__Work request__: Show, in full, each line of the data that contains "along".

(Dataset entries)

Content starts

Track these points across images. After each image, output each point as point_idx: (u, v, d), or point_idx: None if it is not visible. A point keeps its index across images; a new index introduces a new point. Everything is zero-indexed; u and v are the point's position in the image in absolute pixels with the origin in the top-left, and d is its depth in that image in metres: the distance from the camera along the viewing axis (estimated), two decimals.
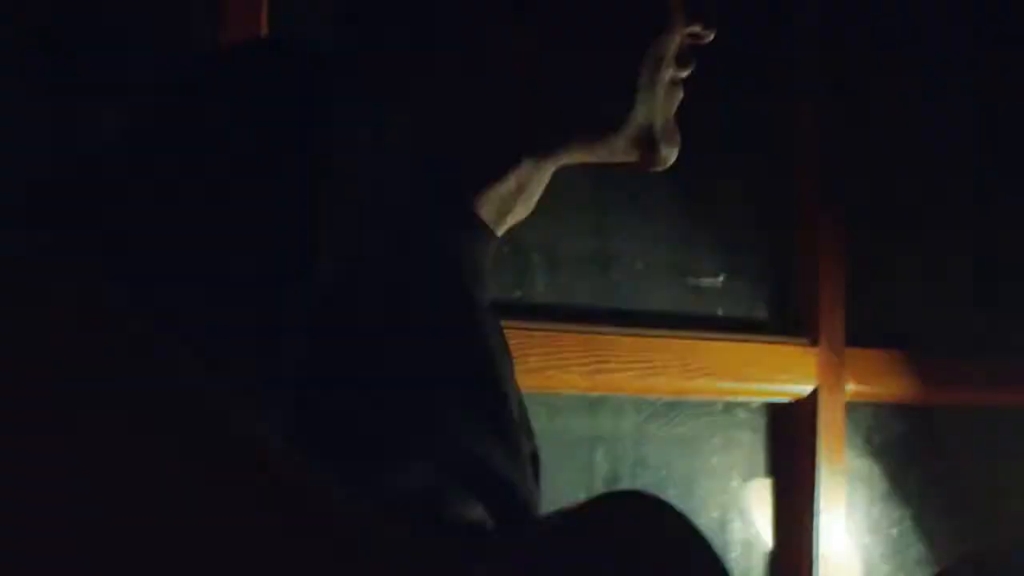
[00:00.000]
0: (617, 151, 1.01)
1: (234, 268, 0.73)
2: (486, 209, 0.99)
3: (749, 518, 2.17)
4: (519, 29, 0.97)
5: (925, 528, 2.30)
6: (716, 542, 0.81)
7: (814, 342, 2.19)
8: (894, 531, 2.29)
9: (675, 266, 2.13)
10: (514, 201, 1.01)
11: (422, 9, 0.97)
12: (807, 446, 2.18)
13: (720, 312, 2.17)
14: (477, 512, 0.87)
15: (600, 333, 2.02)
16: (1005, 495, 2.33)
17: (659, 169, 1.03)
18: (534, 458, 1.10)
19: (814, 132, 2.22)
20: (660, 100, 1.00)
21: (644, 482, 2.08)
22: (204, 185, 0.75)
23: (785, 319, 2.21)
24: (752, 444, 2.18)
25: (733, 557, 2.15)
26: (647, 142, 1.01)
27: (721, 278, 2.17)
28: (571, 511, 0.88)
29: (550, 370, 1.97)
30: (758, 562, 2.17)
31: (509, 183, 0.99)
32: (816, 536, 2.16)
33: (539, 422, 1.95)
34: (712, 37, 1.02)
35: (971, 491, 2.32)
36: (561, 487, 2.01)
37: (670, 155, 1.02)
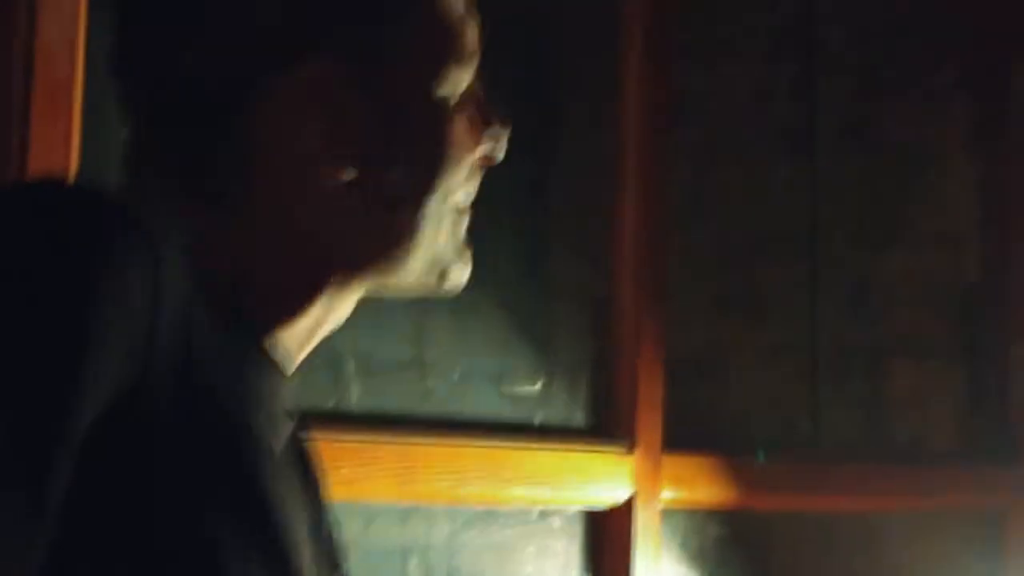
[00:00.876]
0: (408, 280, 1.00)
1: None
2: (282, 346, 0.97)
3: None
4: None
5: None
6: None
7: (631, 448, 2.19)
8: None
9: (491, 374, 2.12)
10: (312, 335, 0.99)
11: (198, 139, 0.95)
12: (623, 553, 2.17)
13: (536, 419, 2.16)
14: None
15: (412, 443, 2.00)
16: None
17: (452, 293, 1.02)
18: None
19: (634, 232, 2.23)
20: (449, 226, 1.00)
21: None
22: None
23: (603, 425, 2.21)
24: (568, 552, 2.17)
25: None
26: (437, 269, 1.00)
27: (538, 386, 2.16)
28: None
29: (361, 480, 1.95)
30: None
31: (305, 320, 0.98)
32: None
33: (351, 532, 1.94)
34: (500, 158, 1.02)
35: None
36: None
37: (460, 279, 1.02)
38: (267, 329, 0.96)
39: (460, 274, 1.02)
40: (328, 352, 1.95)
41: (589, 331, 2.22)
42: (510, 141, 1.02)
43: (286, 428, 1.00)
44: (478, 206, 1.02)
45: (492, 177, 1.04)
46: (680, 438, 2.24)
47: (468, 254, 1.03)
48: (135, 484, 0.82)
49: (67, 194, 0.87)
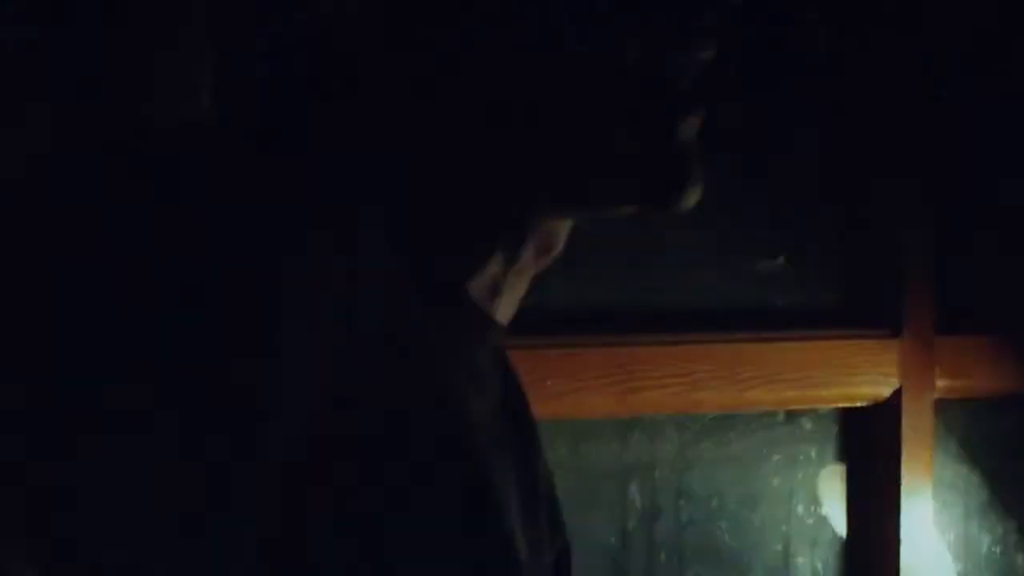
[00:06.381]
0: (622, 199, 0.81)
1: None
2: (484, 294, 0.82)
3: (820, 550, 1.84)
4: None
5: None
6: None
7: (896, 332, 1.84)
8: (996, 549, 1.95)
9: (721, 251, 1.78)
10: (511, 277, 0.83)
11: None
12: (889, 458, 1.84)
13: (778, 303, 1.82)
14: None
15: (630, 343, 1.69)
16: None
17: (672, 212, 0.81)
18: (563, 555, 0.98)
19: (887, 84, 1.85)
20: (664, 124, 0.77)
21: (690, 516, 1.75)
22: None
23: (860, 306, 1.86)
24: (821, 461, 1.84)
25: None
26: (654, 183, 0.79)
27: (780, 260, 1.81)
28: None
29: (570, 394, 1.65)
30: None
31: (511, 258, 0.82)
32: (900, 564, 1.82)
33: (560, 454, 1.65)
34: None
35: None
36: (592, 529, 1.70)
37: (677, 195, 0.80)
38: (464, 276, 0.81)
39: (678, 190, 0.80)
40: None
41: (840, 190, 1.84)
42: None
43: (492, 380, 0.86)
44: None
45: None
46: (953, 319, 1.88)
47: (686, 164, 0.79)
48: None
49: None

Content ends
Content starts

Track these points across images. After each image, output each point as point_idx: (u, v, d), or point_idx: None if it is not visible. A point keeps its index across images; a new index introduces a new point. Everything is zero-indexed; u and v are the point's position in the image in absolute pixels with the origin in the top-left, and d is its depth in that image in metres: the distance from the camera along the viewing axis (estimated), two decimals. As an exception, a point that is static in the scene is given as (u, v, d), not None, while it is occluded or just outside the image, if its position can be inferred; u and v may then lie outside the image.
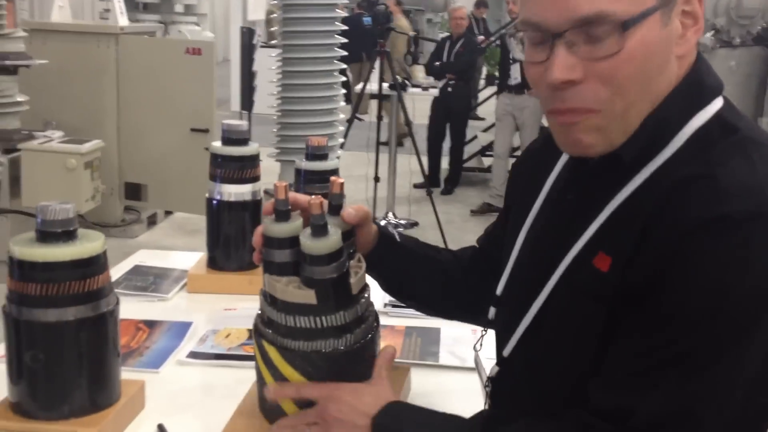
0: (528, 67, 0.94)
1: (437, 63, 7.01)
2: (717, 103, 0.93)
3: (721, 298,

Content ends

__Exercise result__:
Track these points across images. After each image, output each point as point_idx: (u, v, d), or point_idx: None if it is not visible. A point keeps its index across images; a new index introduces a new point. Everything is zero-indexed; u and v are the point's position in the image in absolute pixels with the origin in the top-left, and d is its depth in that image in metres: the distance from the camera along the viewing axis (estimated), two decimals.
Track these points across images. After each image, output each point as point_idx: (u, v, d), or point_idx: None if it is not visible. A point keeps its index across images; a new index introduces a new point. Everything is zero-indexed; u and v are the point's position in the image in absolute pixels with the origin in the top-left, and d is its depth in that image in metres: the distance from the camera along the viewing axis (estimated), two decimals. As an exception, a point that is static in the scene is given as (u, v, d), not None, while it is occluded or just outside the image, if its position can be inferred; u and v may then lie outside the image.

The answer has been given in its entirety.